Try it: Return each entry word for word, without its pictures.

:::::

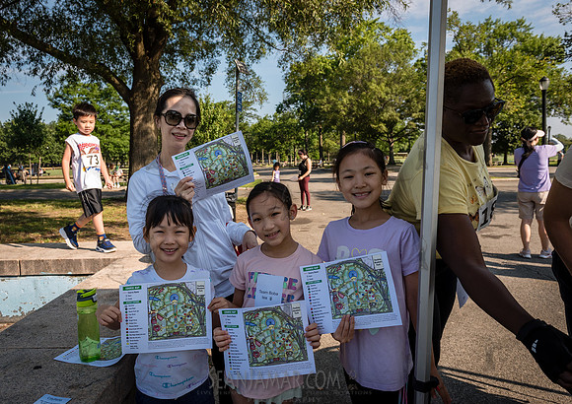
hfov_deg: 67.1
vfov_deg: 50.4
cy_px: 190
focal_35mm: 27
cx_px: 252
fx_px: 430
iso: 500
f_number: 5.6
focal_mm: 24
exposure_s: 1/1250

:::::

Task result:
hfov_deg: 67.1
vfov_deg: 50.4
cy_px: 190
focal_35mm: 27
cx_px: 252
fx_px: 430
iso: 500
f_number: 5.6
focal_mm: 24
exposure_s: 1/1250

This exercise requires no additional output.